What to do
Without further comment, state how many lines in the listing below contain the word "radio".

Material provided
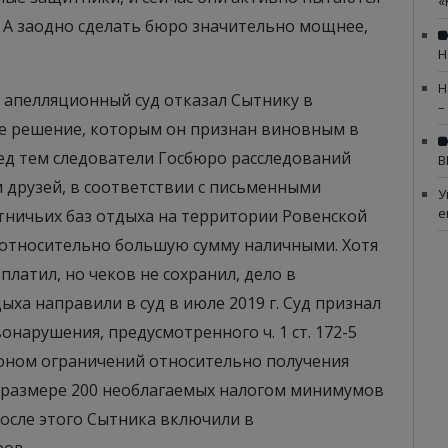
«
. А заодно сделать бюро значительно мощнее,
Н
Н
й апелляционный суд отказал Сытнику в
–
е решение, которым он признан виновным в
д тем следователи Госбюро расследований
В
и друзей, в соответствии с письменными
У
е
тничьих баз отдыха на территории Ровенской
л относительно большую сумму наличными. Хотя
платил, но чеков не сохранил, дело в
а направили в суд в июле 2019 г. Суд признал
арушения, предусмотренного ч. 1 ст. 172-5
оном ограничений относительно получения
в размере 200 необлагаемых налогом минимумов
после этого Сытника включили в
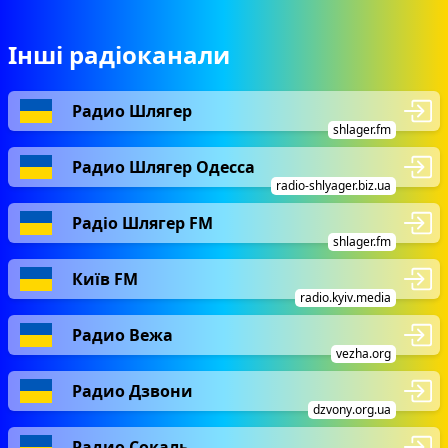
Інші радіоканали
Радио Шлягер
shlager.fm
Радио Шлягер Одесса
radio-shlyager.biz.ua
Радіо Шлягер FM
shlager.fm
Київ FM
radio.kyiv.media
Радио Вежа
vezha.org
Радио Дзвони
dzvony.org.ua
Радио Сокаль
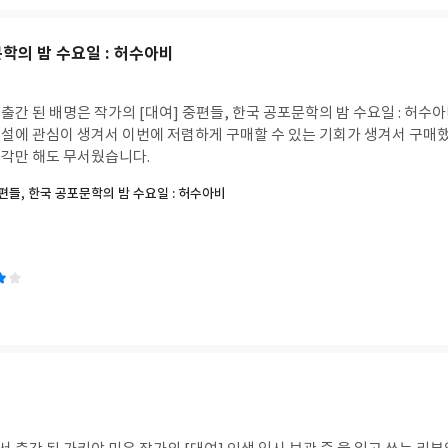
학의 밤 수요일 : 허수아비
간 된 배명은 작가의 [대여] 중편들, 한국 공포문학의 밤 수요일 : 허수아
설에 관심이 생겨서 이번에 저렴하게 구매할 수 있는 기회가 생겨서 구
각만 해도 무서웠습니다.
중편들, 한국 공포문학의 밤 수요일 : 허수아비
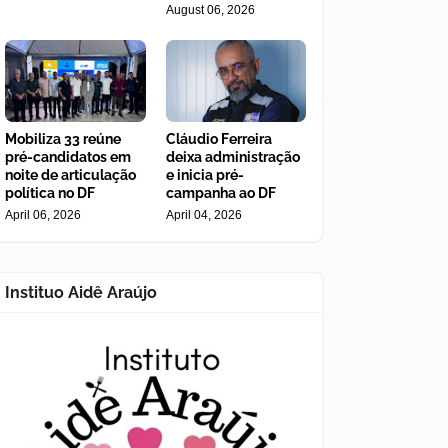
August 06, 2026
Mobiliza 33 reúne
Cláudio Ferreira
pré-candidatos em
deixa administração
noite de articulação
e inicia pré-
política no DF
campanha ao DF
April 06, 2026
April 04, 2026
Instituo Aidê Araújo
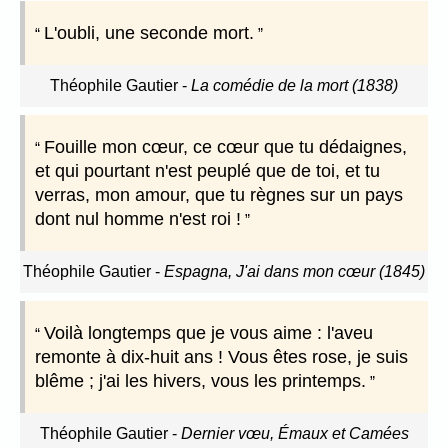
L'oubli, une seconde mort.
Théophile Gautier
-
La comédie de la mort (1838)
Fouille mon cœur, ce cœur que tu dédaignes,
et qui pourtant n'est peuplé que de toi, et tu
verras, mon amour, que tu règnes sur un pays
dont nul homme n'est roi !
Théophile Gautier
-
Espagna, J'ai dans mon cœur (1845)
Voilà longtemps que je vous aime : l'aveu
remonte à dix-huit ans ! Vous êtes rose, je suis
blême ; j'ai les hivers, vous les printemps.
Théophile Gautier
-
Dernier vœu, Émaux et Camées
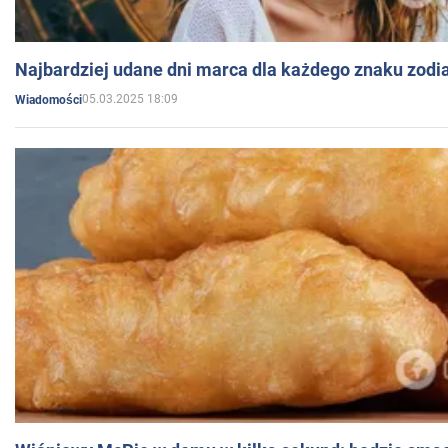
Najbardziej udane dni marca dla każdego znaku zodi
05.03.2025 18:09
Wiadomości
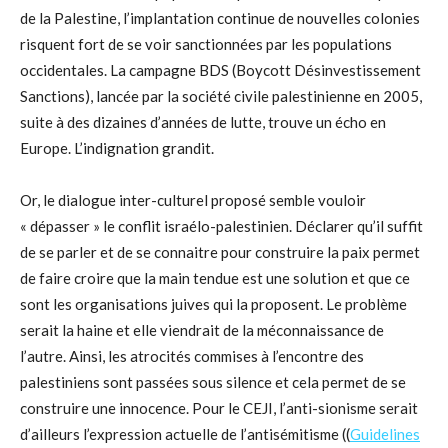
de la Palestine, l’implantation continue de nouvelles colonies
risquent fort de se voir sanctionnées par les populations
occidentales. La campagne BDS (Boycott Désinvestissement
Sanctions), lancée par la société civile palestinienne en 2005,
suite à des dizaines d’années de lutte, trouve un écho en
Europe. L’indignation grandit.
Or, le dialogue inter-culturel proposé semble vouloir
« dépasser » le conflit israélo-palestinien. Déclarer qu’il suffit
de se parler et de se connaitre pour construire la paix permet
de faire croire que la main tendue est une solution et que ce
sont les organisations juives qui la proposent. Le problème
serait la haine et elle viendrait de la méconnaissance de
l’autre. Ainsi, les atrocités commises à l’encontre des
palestiniens sont passées sous silence et cela permet de se
construire une innocence. Pour le CEJI, l’anti-sionisme serait
d’ailleurs l’expression actuelle de l’antisémitisme ((
Guidelines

Response
2